Anonymous wrote:i'm sorry if is this the wrong forum, but i searched on the relationships forum and couldn't find anything. i thought this forum may know more because it's been very helpful for my two SN kids.
My husband is high-functioning autistic, and I'm in so much pain from the way he treats me, and I don't know what to do. We are in therapy, but i believe he needs help learning the basics of interpreting emotions and body language (our therapist does more "traditional" marital conflict stuff like how do we decide who empties the dishwasher, etc. Plus, it's over zoom, and I think the therapist misses a lot of the physical cues because we aren't in the same room). Our therapist says my husband is clearly on the autism specturm, but he doesn't know much about how to treat it.
Is there any evaluation for:
1. assessing if an adult can interpret other people's emotions (FWIW, a neuropsych said my son has trouble with this, and i asked where an adult could take the test, and she said she didn;t know).
2. a body language class for adults on the specturm. For example, he clenches his fists whenever I ask him the slightest thing, and it makes me feel like the conversation is torturing him. I totally respect if that's what his body needs to do, but I just wonder if there is some type of therapist that could mediate between the two of us, so I don't misinterpret stuff.

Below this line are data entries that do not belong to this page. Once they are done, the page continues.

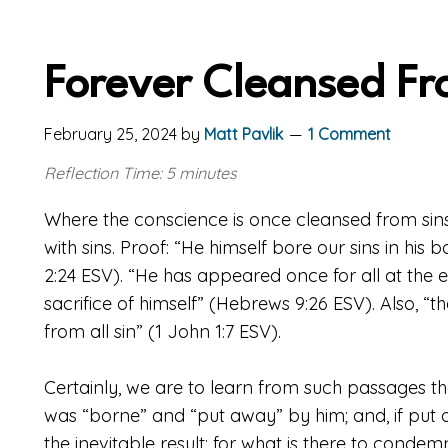
Forever Cleansed Fr
February 25, 2024
by
Matt Pavlik
1 Comment
Reflection Time: 5 minutes
Where the conscience is once cleansed from sin
with sins. Proof: “He himself bore our sins in his b
2:24 ESV). “He has appeared once for all at the 
sacrifice of himself” (Hebrews 9:26 ESV). Also, “
from all sin” (1 John 1:7 ESV).
Certainly, we are to learn from such passages th
was “borne” and “put away” by him; and, if put a
the inevitable result; for what is there to condem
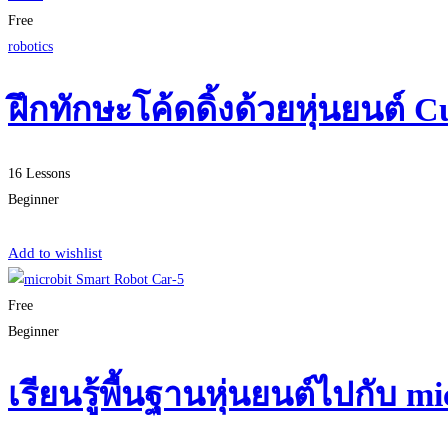
Free
robotics
ฝึกทักษะโค้ดดิ้งด้วยหุ่นยนต์ C
16 Lessons
Beginner
Start Learning
Add to wishlist
Free
Beginner
เรียนรู้พื้นฐานหุ่นยนต์ไปกับ 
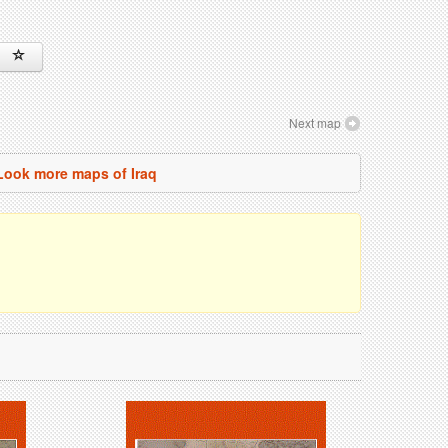
Next map
Look more maps of Iraq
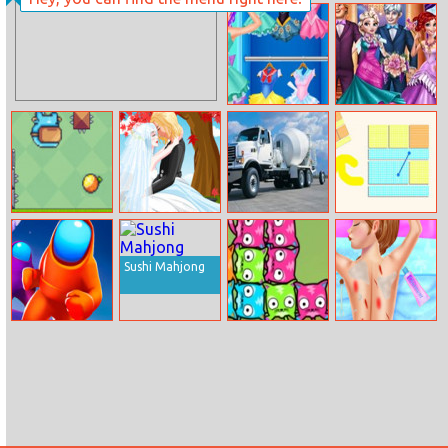
Hammock Girl
Prank The
Dress Up
Nanny: Baby
Mermaid
Fashion Girl
Princesses Royal
Cosplay Sailor
Ball
Challenge
Danger Gravity
Lovers Under
Trucks Puzzle 2
Pattern Puzzle
The Tree
Sushi Mahjong
Among.io
Mewtrix
Anna Ski Injuries
First Aid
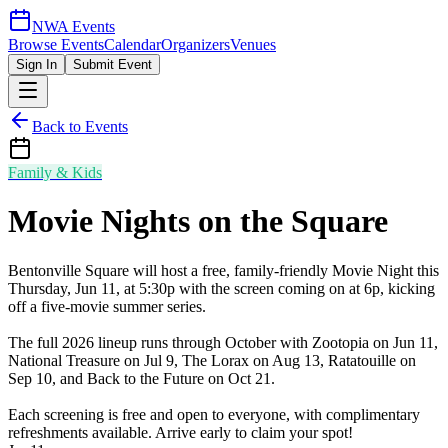
NWA Events
Browse Events
Calendar
Organizers
Venues
Sign In
Submit Event
Back to Events
Family & Kids
Movie Nights on the Square
Bentonville Square will host a free, family-friendly Movie Night this
Thursday, Jun 11, at 5:30p with the screen coming on at 6p, kicking
off a five-movie summer series.
The full 2026 lineup runs through October with Zootopia on Jun 11,
National Treasure on Jul 9, The Lorax on Aug 13, Ratatouille on
Sep 10, and Back to the Future on Oct 21.
Each screening is free and open to everyone, with complimentary
refreshments available. Arrive early to claim your spot!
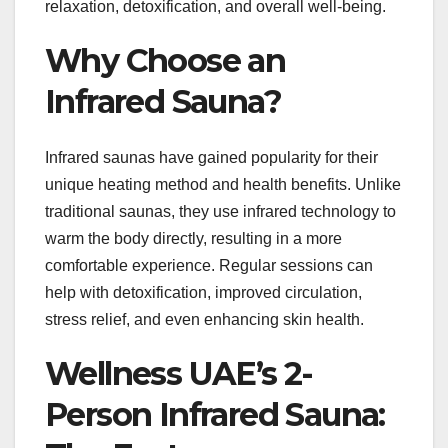
relaxation, detoxification, and overall well-being.
Why Choose an
Infrared Sauna?
Infrared saunas have gained popularity for their
unique heating method and health benefits. Unlike
traditional saunas, they use infrared technology to
warm the body directly, resulting in a more
comfortable experience. Regular sessions can
help with detoxification, improved circulation,
stress relief, and even enhancing skin health.
Wellness UAE’s 2-
Person Infrared Sauna:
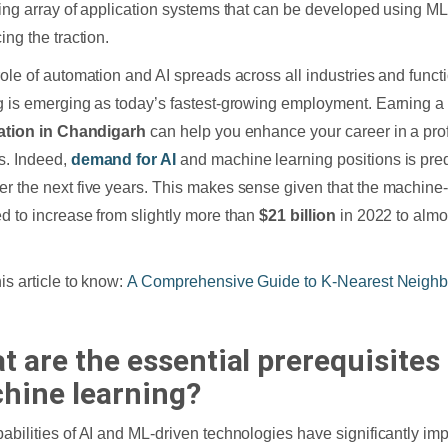
ting array of application systems that can be developed using ML 
ing the traction.
role of automation and AI spreads across all industries and func
g is emerging as today’s fastest-growing employment. Earning 
cation in Chandigarh
can help you enhance your career in a prof
s. Indeed,
demand for AI
and machine learning positions is pred
r the next five years. This makes sense given that the machine-
d to increase from slightly more than
$21 billion
in 2022 to alm
is article to know:
A Comprehensive Guide to K-Nearest Neighbo
t are the essential prerequisites 
hine learning?
abilities of AI and ML-driven technologies have significantly imp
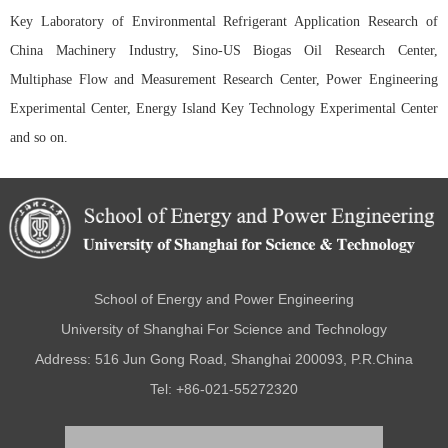
Key Laboratory of Environmental Refrigerant Application Research of
China Machinery Industry, Sino-US Biogas Oil Research Center,
Multiphase Flow and Measurement Research Center, Power Engineering
Experimental Center, Energy Island Key Technology Experimental Center
and so on.
School of Energy and Power Engineering
University of Shanghai For Science and Technology
Address: 516 Jun Gong Road, Shanghai 200093, P.R.China
Tel: +86-021-55272320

3. some kind of therapy that explains words to use that are and are not helpful in emotional situations. For example, when my father had a heart attack and was unconscious in the ICU, my husband made stupid dad jokes to try to cheer me up. This was not helpful. Can some type of therapist explain that to him not using emotional explanations, but using a more scripted approach like the one used in ABA (applied behavioral analysis)?

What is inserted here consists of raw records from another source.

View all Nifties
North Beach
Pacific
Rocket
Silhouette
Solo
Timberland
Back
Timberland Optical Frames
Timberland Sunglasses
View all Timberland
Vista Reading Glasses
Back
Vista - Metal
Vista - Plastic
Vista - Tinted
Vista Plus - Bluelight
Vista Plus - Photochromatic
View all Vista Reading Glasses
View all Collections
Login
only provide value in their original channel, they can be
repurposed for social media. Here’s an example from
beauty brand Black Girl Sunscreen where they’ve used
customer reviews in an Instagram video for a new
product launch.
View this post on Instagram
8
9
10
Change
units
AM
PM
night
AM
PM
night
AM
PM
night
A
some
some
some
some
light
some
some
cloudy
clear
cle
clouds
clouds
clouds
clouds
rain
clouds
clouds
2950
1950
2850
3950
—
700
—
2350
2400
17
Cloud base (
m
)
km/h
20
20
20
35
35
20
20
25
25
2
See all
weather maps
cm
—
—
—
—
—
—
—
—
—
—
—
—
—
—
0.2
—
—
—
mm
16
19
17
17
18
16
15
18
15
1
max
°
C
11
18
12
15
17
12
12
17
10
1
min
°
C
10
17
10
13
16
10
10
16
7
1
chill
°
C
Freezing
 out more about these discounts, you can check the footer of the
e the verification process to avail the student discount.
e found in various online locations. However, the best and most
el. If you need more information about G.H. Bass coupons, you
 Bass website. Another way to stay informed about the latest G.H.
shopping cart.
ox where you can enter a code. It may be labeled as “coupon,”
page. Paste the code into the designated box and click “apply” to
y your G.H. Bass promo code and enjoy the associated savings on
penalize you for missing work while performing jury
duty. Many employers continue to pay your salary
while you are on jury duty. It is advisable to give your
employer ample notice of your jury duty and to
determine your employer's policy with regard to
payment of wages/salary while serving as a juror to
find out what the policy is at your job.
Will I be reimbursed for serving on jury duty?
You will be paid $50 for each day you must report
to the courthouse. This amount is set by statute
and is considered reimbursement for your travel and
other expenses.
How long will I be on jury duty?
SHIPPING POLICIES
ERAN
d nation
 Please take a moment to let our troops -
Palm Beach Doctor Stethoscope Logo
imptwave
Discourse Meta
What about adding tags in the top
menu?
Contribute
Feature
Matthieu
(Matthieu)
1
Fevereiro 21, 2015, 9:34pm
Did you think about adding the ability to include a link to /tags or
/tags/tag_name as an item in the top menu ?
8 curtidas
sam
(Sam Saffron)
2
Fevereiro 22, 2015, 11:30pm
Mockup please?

BTW, he has pathological demand avoidance and extremely rigid thinking. So when our current therapist tries to explain stuff to him, he just argues and argues about how what the therapist is saying is not true. He's off the charts smart, and it just turns into a battle over the "facts of the case." If me or the therapist asks him to do something, the PDA kicks in and he just shouts about how he wont' do that because it won't work. He also refuses to accept the autism diagnosis and then argues over the symptom list and claims he doesn't have any of them (he has them).

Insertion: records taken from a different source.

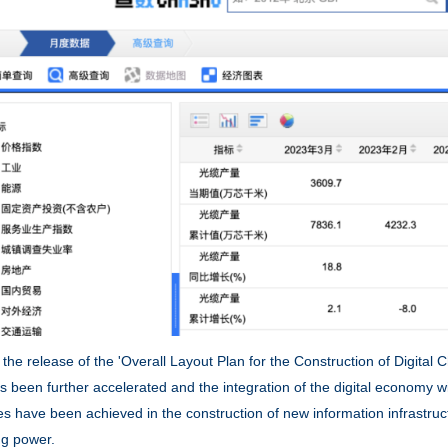
release of the 'Overall Layout Plan for the Construction of Digital Chi
s been further accelerated and the integration of the digital economy w
es have been achieved in the construction of new information infrastruc
g power.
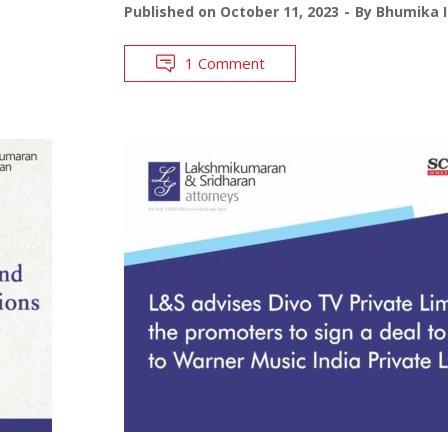
Published on
October 11, 2023
By
Bhumika I
1 Comment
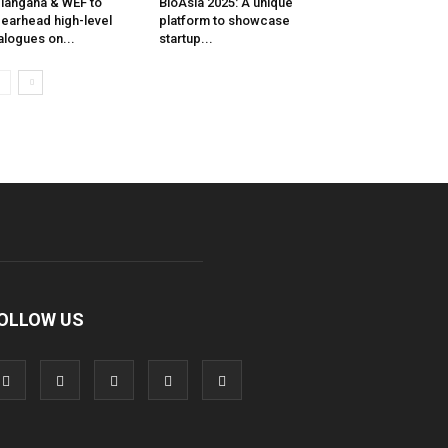
langana & WEF to
BioAsia 2025: A unique
earhead high-level
platform to showcase
alogues on...
startup...
OLLOW US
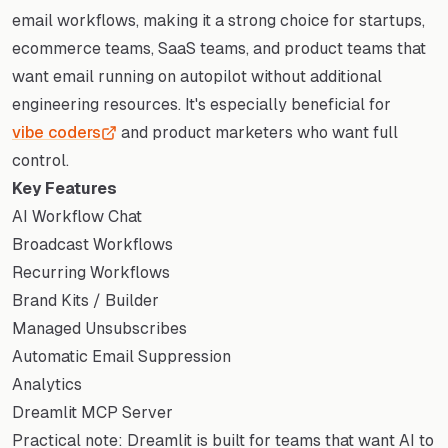
email workflows, making it a strong choice for startups,
ecommerce teams, SaaS teams, and product teams that
want email running on autopilot without additional
engineering resources. It's especially beneficial for
vibe coders
and product marketers who want full
control.
Key Features
AI Workflow Chat
Broadcast Workflows
Recurring Workflows
Brand Kits / Builder
Managed Unsubscribes
Automatic Email Suppression
Analytics
Dreamlit MCP Server
Practical note: Dreamlit is built for teams that want AI to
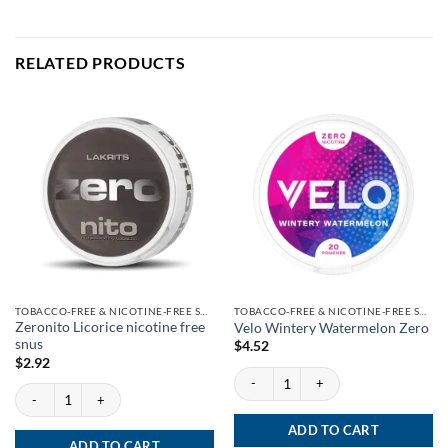
RELATED PRODUCTS
TOBACCO-FREE & NICOTINE-FREE SNUS
TOBACCO-FREE & NICOTINE-FREE SNUS
Zeronito Licorice nicotine free
Velo Wintery Watermelon Zero
snus
$
4.52
$
2.92
Velo Wintery Watermelon Zero quantity
Zeronito Licorice nicotine free snus quantity
ADD TO CART
ADD TO CART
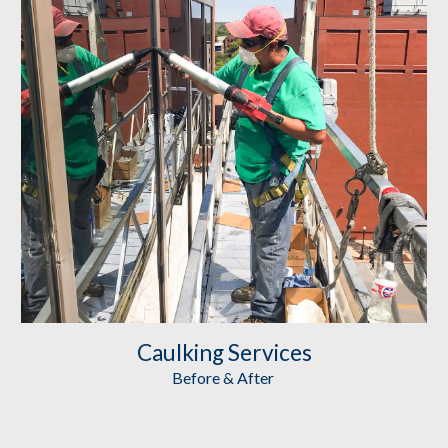
Caulking
 Services
Before & After 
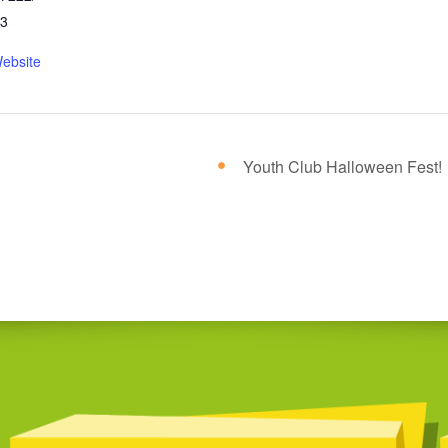
23
ebsite
Youth Club Halloween Fest!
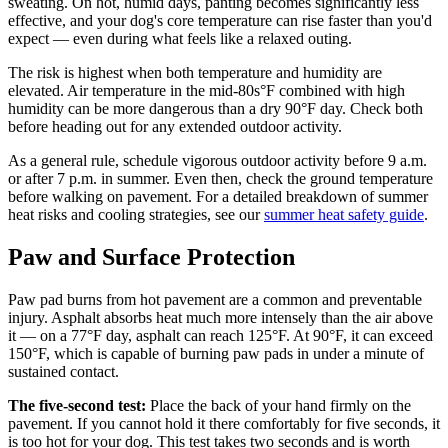
sweating. On hot, humid days, panting becomes significantly less
effective, and your dog's core temperature can rise faster than you'd
expect — even during what feels like a relaxed outing.
The risk is highest when both temperature and humidity are
elevated. Air temperature in the mid-80s°F combined with high
humidity can be more dangerous than a dry 90°F day. Check both
before heading out for any extended outdoor activity.
As a general rule, schedule vigorous outdoor activity before 9 a.m.
or after 7 p.m. in summer. Even then, check the ground temperature
before walking on pavement. For a detailed breakdown of summer
heat risks and cooling strategies, see our
summer heat safety guide
.
Paw and Surface Protection
Paw pad burns from hot pavement are a common and preventable
injury. Asphalt absorbs heat much more intensely than the air above
it — on a 77°F day, asphalt can reach 125°F. At 90°F, it can exceed
150°F, which is capable of burning paw pads in under a minute of
sustained contact.
The five-second test:
Place the back of your hand firmly on the
pavement. If you cannot hold it there comfortably for five seconds, it
is too hot for your dog. This test takes two seconds and is worth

To be clear, I love him. And i dont' want to leave him.
TIA
Here’s how I see it — and I’m no doctor, no diagnostician, no man with a clipboard and a pen — I’m just someone who’s watched a lot of human hearts bump into each other in all sorts of ways. And what you’re describing… that’s not a marriage lacking love, it’s a marriage lacking translation. Two good folks trying to speak the same language with two completely different dictionaries.
Your husband ain’t doing this to hurt you. He’s doing this because his mind is wired like a high-performance engine — brilliant, fast, precise — but not necessarily built with the same emotional dashboard most folks have. And you? You’re feeling the dents and dings from riding shotgun with him at full speed.
But here’s the thing: nothing you’re asking for is unreasonable. Not a bit of it. There ARE clinicians who work with adults on the spectrum — folks who focus on emotional interpretation, social cognition, body language coaching, even very literal, very scripted communication tools. They do exist. Just gotta find the right ranch to ride up to.
And what you need — really need — is someone who’s fluent in both languages: autism-informed couples therapy or neurodiverse couples counseling. That’s not dishes-and-roles therapy. That’s nervous-system-to-nervous-system therapy. That’s somebody who can stop the whole dance and say, “Alright, here’s what she meant. Here’s what he heard. And here’s how we build a bridge between the two.”
As for that fist clenching? That’s not aggression. That’s overwhelm escaping through a small crack in the dam. A specialist can explain that — to both of you — without moral judgment or emotional poetry. Scripted, structured, plain and simple.
And those dad jokes in the ICU? Lord knows that hurt. But that was him using the only tool he had in that moment. He reached for comfort, but he only had the wrench, not the key.
None of this means you’re crazy, or dramatic, or asking too much. It just means you’re asking for something he was never taught how to do.
So here’s what I’d tell you, in that quiet voice you use when you’re calming a nervous horse:
You can love someone and still need things to change.
You can protect your heart without abandoning his.
And you can insist on help that actually helps.
Go find someone who specializes in neurodiverse couples. Someone in-person, if you can swing it. Someone who doesn’t let him turn therapy into a courtroom debate. Someone who understands PDA and rigid thinking and how to work around that, not through force but through strategy.
This isn’t hopeless. Not at all.
It’s just a story where both characters need a guide who speaks both dialects.
And you, my friend, you deserve to feel understood too.